Information given:
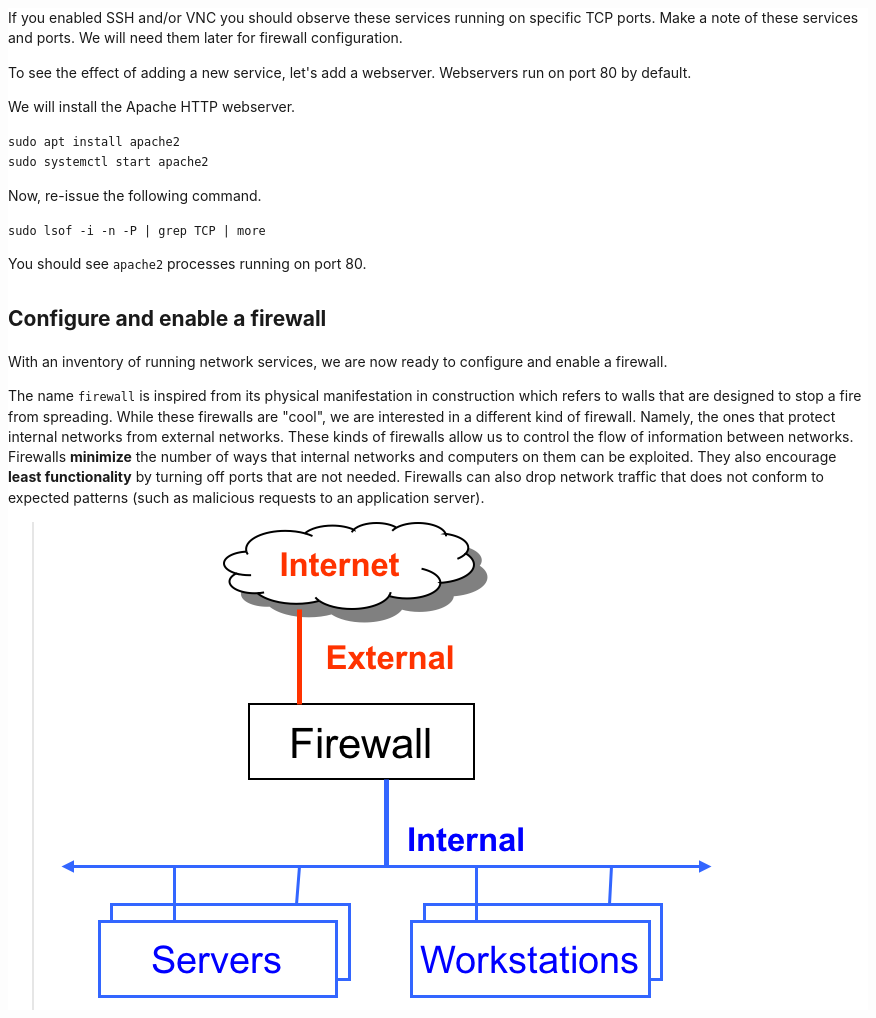 If you enabled SSH and/or VNC you should observe these services running on specific TCP ports. Make a note of these services and ports. We will need them later for firewall configuration.

To see the effect of adding a new service, let's add a webserver. Webservers run on port 80 by default.

We will install the Apache HTTP webserver.

```
sudo apt install apache2
sudo systemctl start apache2
```

Now, re-issue the following command.

```
sudo lsof -i -n -P | grep TCP | more
```

You should see `apache2` processes running on port 80.


## Configure and enable a firewall

With an inventory of running network services, we are now ready to configure and enable a firewall.

The name `firewall` is inspired from its physical manifestation in construction which refers to walls that are designed to stop a fire from spreading. While these firewalls are "cool", we are interested in a different kind of firewall. Namely, the ones that protect internal networks from external networks. These kinds of firewalls allow us to control the flow of information between networks. Firewalls __minimize__ the number of ways that internal networks and computers on them can be exploited. They also encourage __least functionality__ by turning off ports that are not needed. Firewalls can also drop network traffic that does not conform to expected patterns (such as malicious requests to an application server).

> ![network firewalls](./img/networkfirewall.png)
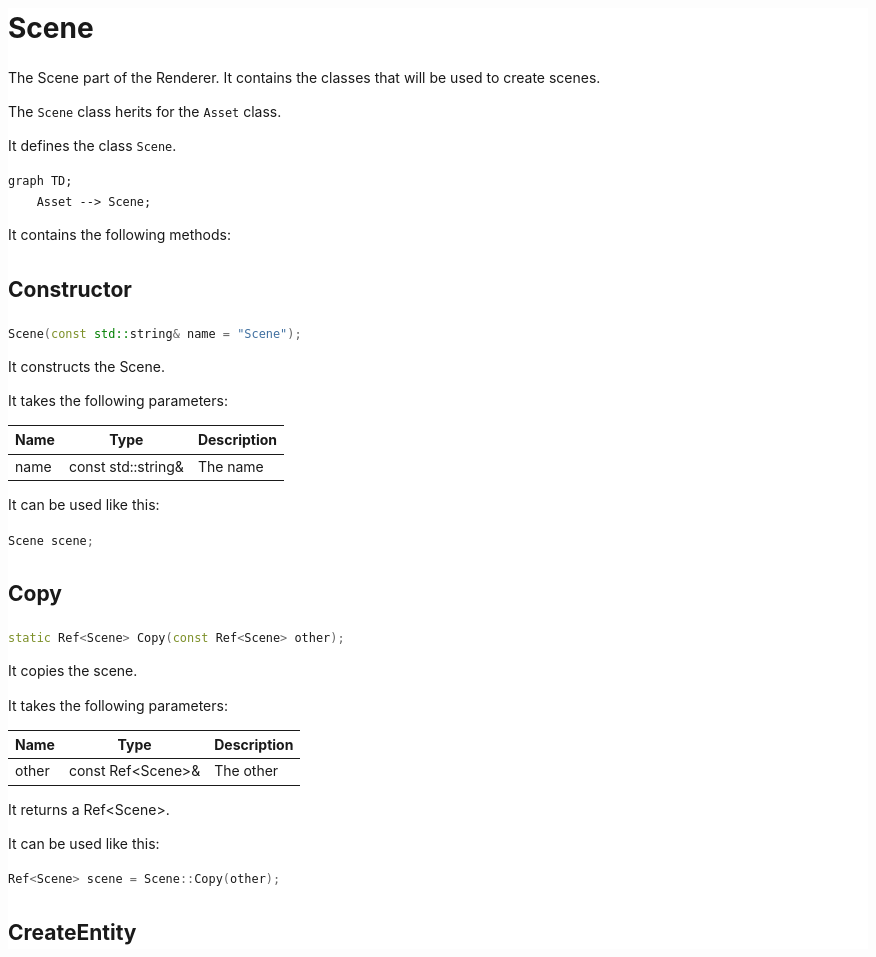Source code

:# Scene

The Scene part of the Renderer. It contains the classes that will be used to create scenes.

The `Scene` class herits for the `Asset` class.

It defines the class `Scene`.

```mermaid
graph TD;
    Asset --> Scene;
```

It contains the following  methods:

## Constructor

```c++
Scene(const std::string& name = "Scene");
```

It constructs the Scene.

It takes the following parameters:

| Name | Type | Description |
|------|------|-------------|
| name | const std::string& | The name    |

It can be used like this:

```c++
Scene scene;
```

## Copy

```c++
static Ref<Scene> Copy(const Ref<Scene> other);
```

It copies the scene.

It takes the following parameters:

| Name  | Type                | Description |
|-------|---------------------|-------------|
| other | const Ref\<Scene\>& | The other  |

It returns a Ref\<Scene\>.

It can be used like this:

```c++
Ref<Scene> scene = Scene::Copy(other);
```

## CreateEntity

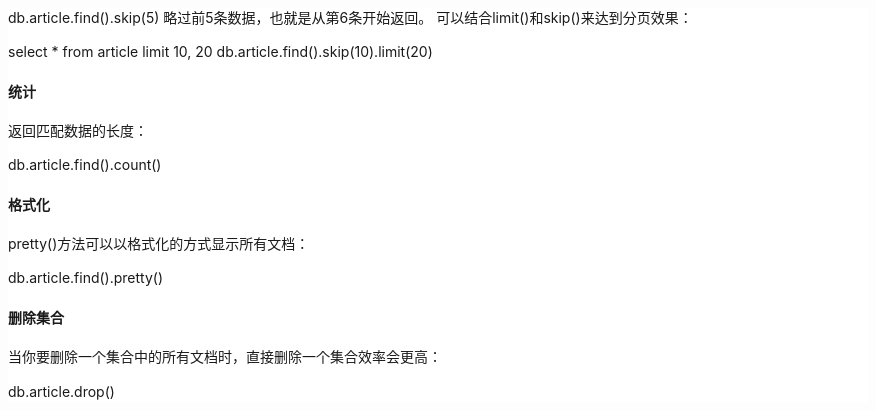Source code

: db.article.find().skip(5)
略过前5条数据，也就是从第6条开始返回。
可以结合limit()和skip()来达到分页效果：
```sql

```
select * from article limit 10, 20
db.article.find().skip(10).limit(20) 
#### 统计
返回匹配数据的长度：
```sql

```
db.article.find().count()
#### 格式化
pretty()方法可以以格式化的方式显示所有文档：
```sql

```
db.article.find().pretty()
#### 删除集合
当你要删除一个集合中的所有文档时，直接删除一个集合效率会更高：
```sql

```
db.article.drop()
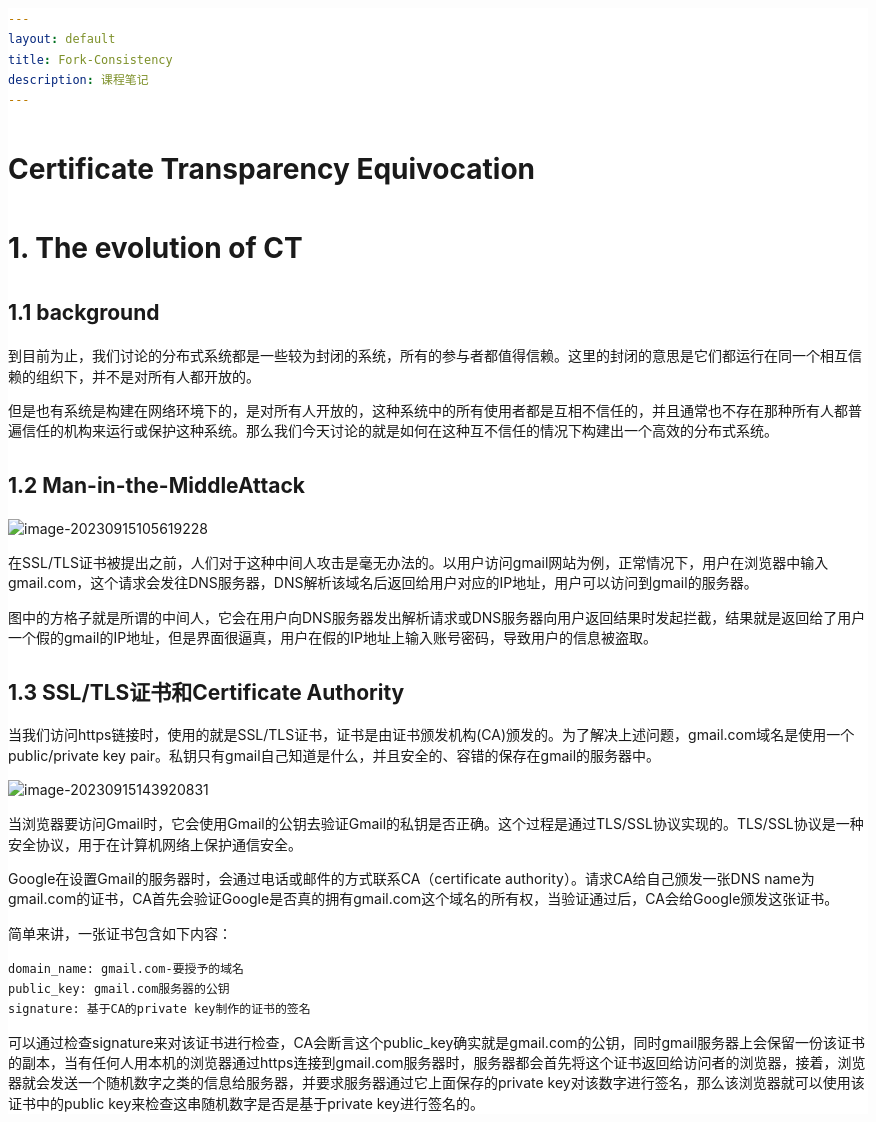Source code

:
 ```yaml
---
layout: default
title: Fork-Consistency
description: 课程笔记
---
```


# Certificate Transparency Equivocation

# 1. The evolution of CT

## 1.1 background

到目前为止，我们讨论的分布式系统都是一些较为封闭的系统，所有的参与者都值得信赖。这里的封闭的意思是它们都运行在同一个相互信赖的组织下，并不是对所有人都开放的。

但是也有系统是构建在网络环境下的，是对所有人开放的，这种系统中的所有使用者都是互相不信任的，并且通常也不存在那种所有人都普遍信任的机构来运行或保护这种系统。那么我们今天讨论的就是如何在这种互不信任的情况下构建出一个高效的分布式系统。

## 1.2 Man-in-the-MiddleAttack

![image-20230915105619228](E:\typora_notes\images\image-20230915105619228.png)

在SSL/TLS证书被提出之前，人们对于这种中间人攻击是毫无办法的。以用户访问gmail网站为例，正常情况下，用户在浏览器中输入gmail.com，这个请求会发往DNS服务器，DNS解析该域名后返回给用户对应的IP地址，用户可以访问到gmail的服务器。

图中的方格子就是所谓的中间人，它会在用户向DNS服务器发出解析请求或DNS服务器向用户返回结果时发起拦截，结果就是返回给了用户一个假的gmail的IP地址，但是界面很逼真，用户在假的IP地址上输入账号密码，导致用户的信息被盗取。

## 1.3 SSL/TLS证书和Certificate Authority

当我们访问https链接时，使用的就是SSL/TLS证书，证书是由证书颁发机构(CA)颁发的。为了解决上述问题，gmail.com域名是使用一个public/private key pair。私钥只有gmail自己知道是什么，并且安全的、容错的保存在gmail的服务器中。

![image-20230915143920831](https://s2.loli.net/2023/09/15/umK4RGSB5z6P3TD.png)

当浏览器要访问Gmail时，它会使用Gmail的公钥去验证Gmail的私钥是否正确。这个过程是通过TLS/SSL协议实现的。TLS/SSL协议是一种安全协议，用于在计算机网络上保护通信安全。

Google在设置Gmail的服务器时，会通过电话或邮件的方式联系CA（certificate authority）。请求CA给自己颁发一张DNS name为gmail.com的证书，CA首先会验证Google是否真的拥有gmail.com这个域名的所有权，当验证通过后，CA会给Google颁发这张证书。

简单来讲，一张证书包含如下内容：

```pseudocode
domain_name: gmail.com-要授予的域名
public_key: gmail.com服务器的公钥
signature: 基于CA的private key制作的证书的签名
```

可以通过检查signature来对该证书进行检查，CA会断言这个public_key确实就是gmail.com的公钥，同时gmail服务器上会保留一份该证书的副本，当有任何人用本机的浏览器通过https连接到gmail.com服务器时，服务器都会首先将这个证书返回给访问者的浏览器，接着，浏览器就会发送⼀个随机数字之类的信息给服务器，并要求服务器通过它上面保存的private key对该数字进行签名，那么该浏览器就可以使用该证书中的public key来检查这串随机数字是否是基于private key进行签名的。
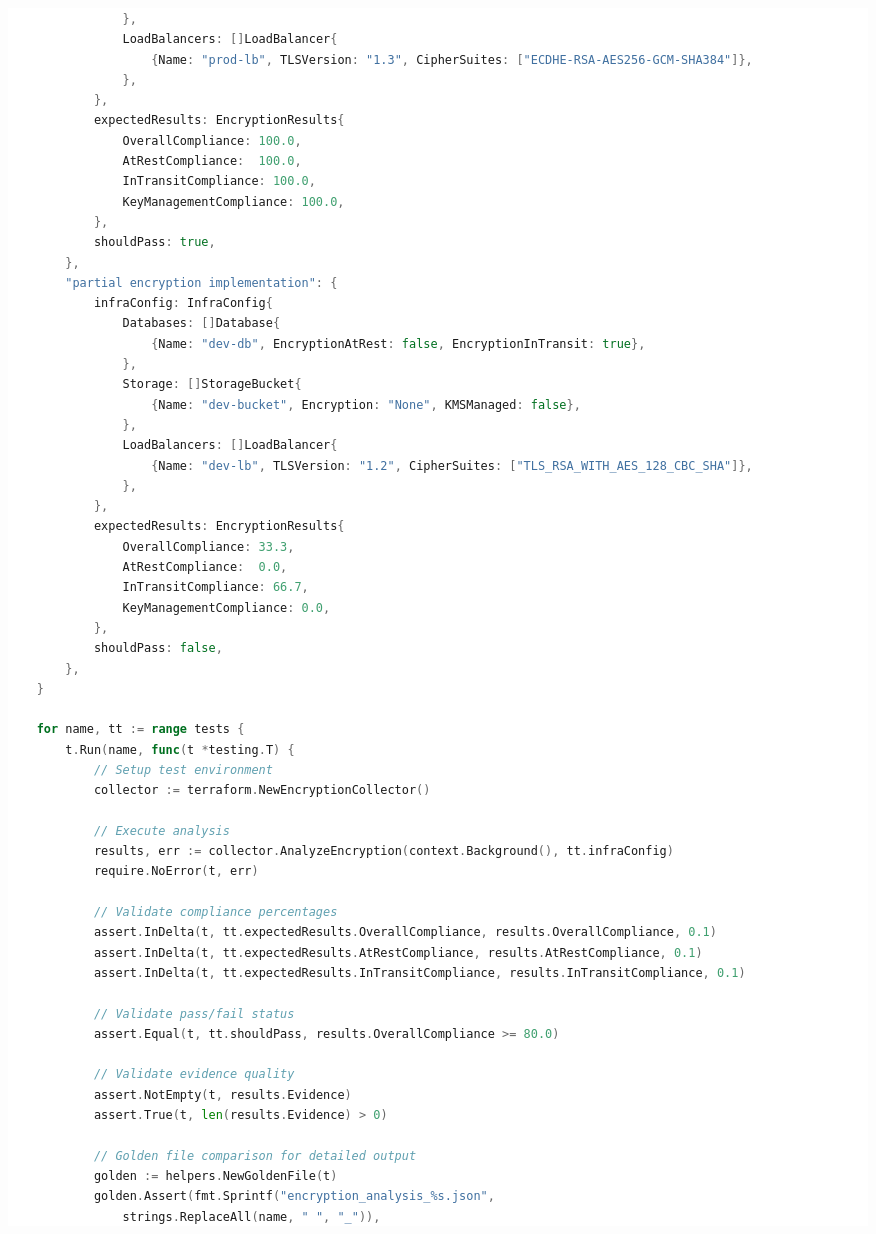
 ```go
                },
                LoadBalancers: []LoadBalancer{
                    {Name: "prod-lb", TLSVersion: "1.3", CipherSuites: ["ECDHE-RSA-AES256-GCM-SHA384"]},
                },
            },
            expectedResults: EncryptionResults{
                OverallCompliance: 100.0,
                AtRestCompliance:  100.0,
                InTransitCompliance: 100.0,
                KeyManagementCompliance: 100.0,
            },
            shouldPass: true,
        },
        "partial encryption implementation": {
            infraConfig: InfraConfig{
                Databases: []Database{
                    {Name: "dev-db", EncryptionAtRest: false, EncryptionInTransit: true},
                },
                Storage: []StorageBucket{
                    {Name: "dev-bucket", Encryption: "None", KMSManaged: false},
                },
                LoadBalancers: []LoadBalancer{
                    {Name: "dev-lb", TLSVersion: "1.2", CipherSuites: ["TLS_RSA_WITH_AES_128_CBC_SHA"]},
                },
            },
            expectedResults: EncryptionResults{
                OverallCompliance: 33.3,
                AtRestCompliance:  0.0,
                InTransitCompliance: 66.7,
                KeyManagementCompliance: 0.0,
            },
            shouldPass: false,
        },
    }

    for name, tt := range tests {
        t.Run(name, func(t *testing.T) {
            // Setup test environment
            collector := terraform.NewEncryptionCollector()

            // Execute analysis
            results, err := collector.AnalyzeEncryption(context.Background(), tt.infraConfig)
            require.NoError(t, err)

            // Validate compliance percentages
            assert.InDelta(t, tt.expectedResults.OverallCompliance, results.OverallCompliance, 0.1)
            assert.InDelta(t, tt.expectedResults.AtRestCompliance, results.AtRestCompliance, 0.1)
            assert.InDelta(t, tt.expectedResults.InTransitCompliance, results.InTransitCompliance, 0.1)

            // Validate pass/fail status
            assert.Equal(t, tt.shouldPass, results.OverallCompliance >= 80.0)

            // Validate evidence quality
            assert.NotEmpty(t, results.Evidence)
            assert.True(t, len(results.Evidence) > 0)

            // Golden file comparison for detailed output
            golden := helpers.NewGoldenFile(t)
            golden.Assert(fmt.Sprintf("encryption_analysis_%s.json",
                strings.ReplaceAll(name, " ", "_")),
```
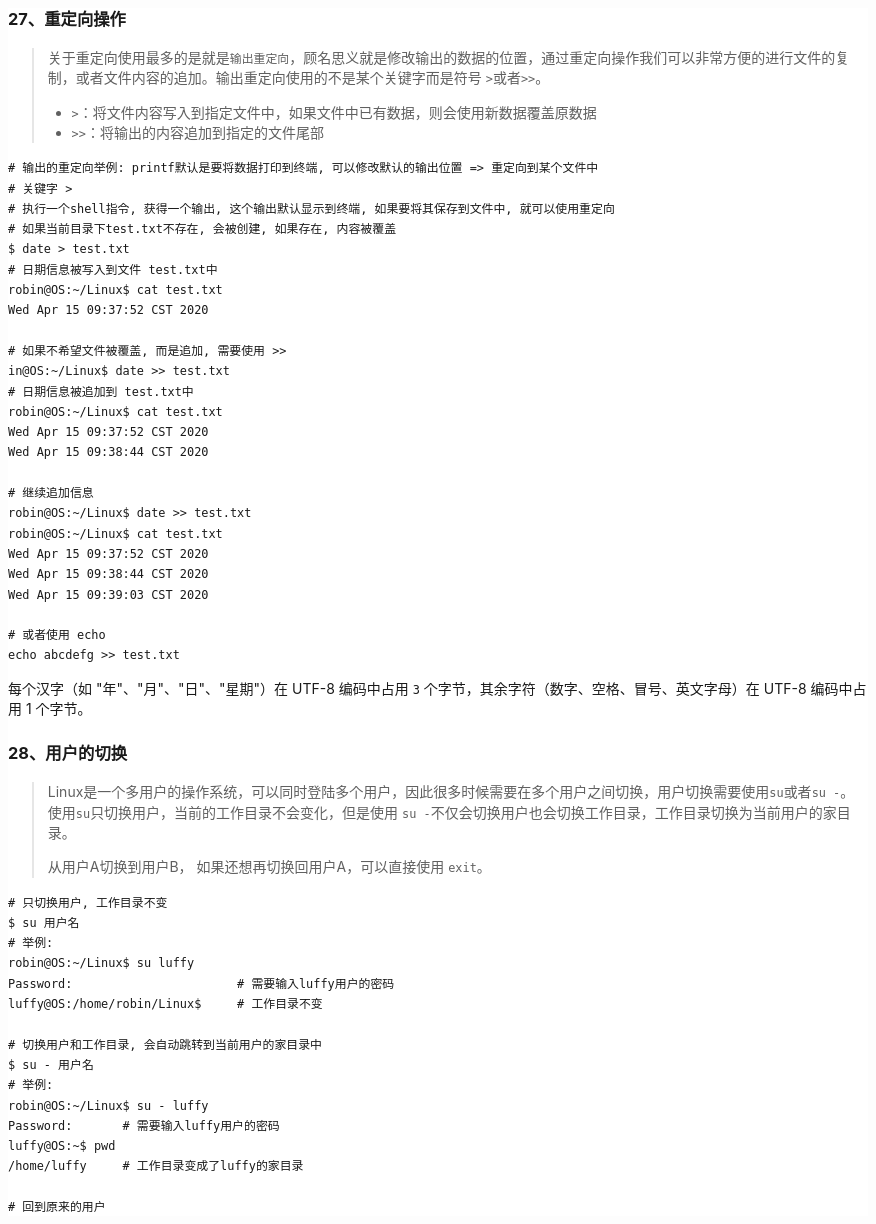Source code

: 

### 27、重定向操作

> 关于重定向使用最多的是就是`输出重定向`，顾名思义就是修改输出的数据的位置，通过重定向操作我们可以非常方便的进行文件的复制，或者文件内容的追加。输出重定向使用的不是某个关键字而是符号 `>`或者`>>`。
>
> - `>`：将文件内容写入到指定文件中，如果文件中已有数据，则会使用新数据覆盖原数据
> - `>>`：将输出的内容追加到指定的文件尾部

```shell
# 输出的重定向举例: printf默认是要将数据打印到终端, 可以修改默认的输出位置 => 重定向到某个文件中
# 关键字 >
# 执行一个shell指令, 获得一个输出, 这个输出默认显示到终端, 如果要将其保存到文件中, 就可以使用重定向
# 如果当前目录下test.txt不存在, 会被创建, 如果存在, 内容被覆盖
$ date > test.txt
# 日期信息被写入到文件 test.txt中
robin@OS:~/Linux$ cat test.txt 
Wed Apr 15 09:37:52 CST 2020

# 如果不希望文件被覆盖, 而是追加, 需要使用 >>
in@OS:~/Linux$ date >> test.txt
# 日期信息被追加到 test.txt中
robin@OS:~/Linux$ cat test.txt 
Wed Apr 15 09:37:52 CST 2020
Wed Apr 15 09:38:44 CST 2020

# 继续追加信息
robin@OS:~/Linux$ date >> test.txt
robin@OS:~/Linux$ cat test.txt    
Wed Apr 15 09:37:52 CST 2020
Wed Apr 15 09:38:44 CST 2020
Wed Apr 15 09:39:03 CST 2020

# 或者使用 echo
echo abcdefg >> test.txt
```



每个汉字（如 "年"、"月"、"日"、"星期"）在 UTF-8 编码中占用 `3` 个字节，其余字符（数字、空格、冒号、英文字母）在 UTF-8 编码中占用 1 个字节。



### 28、用户的切换

> Linux是一个多用户的操作系统，可以同时登陆多个用户，因此很多时候需要在多个用户之间切换，用户切换需要使用`su`或者`su -`。使用`su`只切换用户，当前的工作目录不会变化，但是使用 `su -`不仅会切换用户也会切换工作目录，工作目录切换为当前用户的家目录。
>
> 从用户A切换到用户B， 如果还想再切换回用户A，可以直接使用 `exit`。

```shell
# 只切换用户, 工作目录不变
$ su 用户名
# 举例:
robin@OS:~/Linux$ su luffy
Password:                       # 需要输入luffy用户的密码
luffy@OS:/home/robin/Linux$	    # 工作目录不变

# 切换用户和工作目录, 会自动跳转到当前用户的家目录中
$ su - 用户名
# 举例:
robin@OS:~/Linux$ su - luffy
Password: 		# 需要输入luffy用户的密码
luffy@OS:~$ pwd
/home/luffy		# 工作目录变成了luffy的家目录

# 回到原来的用户
```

Task statement: Repeat the listing above exactly from its first line to the line containing "With an inventory", both included, and omit the pictures.

Written response:
 If you enabled SSH and/or VNC you should observe these services running on specific TCP ports. Make a note of these services and ports. We will need them later for firewall configuration.

To see the effect of adding a new service, let's add a webserver. Webservers run on port 80 by default.

We will install the Apache HTTP webserver.

```
sudo apt install apache2
sudo systemctl start apache2
```

Now, re-issue the following command.

```
sudo lsof -i -n -P | grep TCP | more
```

You should see `apache2` processes running on port 80.


## Configure and enable a firewall

With an inventory of running network services, we are now ready to configure and enable a firewall.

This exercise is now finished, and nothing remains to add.